(TEXT SECTION begins)

Data Industry Maturity and Growth
00:40:45
Speaker
You know, so it's about getting out of your cubicle if you happen to be in one of those things or, you know, and just really, you know, I would say understand how you can help impact the business more. But again, you know, that's what I want. I mean, I give very cynical responses because I
00:41:03
Speaker
I see enough to be a bit jaded. At the same time, I don't give up hope that we can make a difference as an industry, but I think because we have to. I talk a lot about this in my sub-stacks really. Again, I talk to people like Bill Inman quite often, who's a really good friend of mine. He's been in his programming back in 1960. I consider one of the people that
00:41:29
Speaker
help to invent the data industry to a large extent. And I ask him, why don't we still talk about the same stuff that I keep reading about back in the day? Adding value to the business and all these types of things. And he said, you've got to recognize this industry is very immature. Accounting has been around forever and thousands of years, arguably, if you look at something.
00:41:55
Speaker
hieroglyphics and so forth. I mean, the arguably those are about accounting transactions. So, you know, but data as a profession, especially in the modern age of, you know, computing, which is still considered somewhat modern, it's like, it's, you know, it's still new as we're still trying to figure this out, right? It's like half a century old, which is nothing.

(TEXT SECTION ends)

# TASKS TO CARRY OUT
[a] In the data industry transcript, how old does the speaker say data is as a profession?
[b] Continue the data industry transcript after its last sentence.

(LISTED ENTRIES begins)

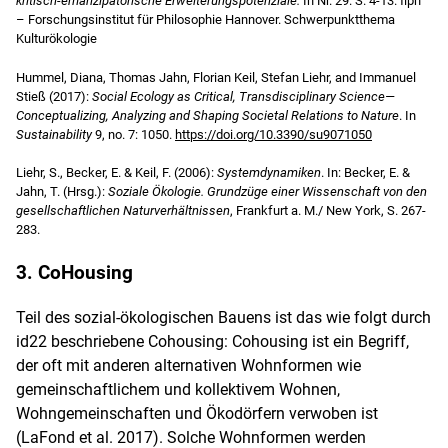
kritisch-emanzipatorische Erweiterungspotenziale.
In Nr. 29. S. 4-13. fiph
– Forschungsinstitut für Philosophie Hannover. Schwerpunktthema
Kulturökologie
Hummel, Diana, Thomas Jahn, Florian Keil, Stefan Liehr, and Immanuel
Stieß (2017):
Social Ecology as Critical, Transdisciplinary Science—
Conceptualizing, Analyzing and Shaping Societal Relations to Nature
. In
Sustainability
9, no. 7: 1050.
https://doi.org/10.3390/su9071050
Liehr, S., Becker, E. & Keil, F. (2006):
Systemdynamiken
. In: Becker, E. &
Jahn, T. (Hrsg.):
Soziale Ökologie. Grundzüge einer Wissenschaft von den
gesellschaftlichen Naturverhältnissen
, Frankfurt a. M./ New York, S. 267-
283.
3. CoHousing
Teil des sozial-ökologischen Bauens ist das wie folgt durch
id22 beschriebene Cohousing: Cohousing ist ein Begriff,
der oft mit anderen alternativen Wohnformen wie
gemeinschaftlichem und kollektivem Wohnen,
Wohngemeinschaften und Ökodörfern verwoben ist
(LaFond et al. 2017). Solche Wohnformen werden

(LISTED ENTRIES ends)

# ANSWERS GIVEN
[a] About half a century old.

[b]
00:42:15
Speaker
nothing in the grand scheme of things. I'm reading a book right now, a really good book called How Data Happened. It's fascinating. It's good. You should read it too. For the audience, you should read it, but it's a good book about just the history of our modern usage of data, like statistics, right? That wasn't always a thing.
00:42:37
Speaker
And in fact, there was a period of time when people actually
00:42:46
Speaker
hated the idea that we were tabulating data and trying to figure out how does this data describe society, right? And so that was only back in the late 1700s, early 1800s. And so data collection is still fairly new in the grand scheme of things. And so for us to, and I still think the bridge between
00:43:13
Speaker
IT and the business is still very real. In fact, Bill and I were doing an event last week in Denver and he was talking about his biggest struggle. The biggest one that he's seen in his career is what he calls a divorce between IT and the business. It's a real thing. His goal in life or his wish is that hopefully that divorce is a real thing.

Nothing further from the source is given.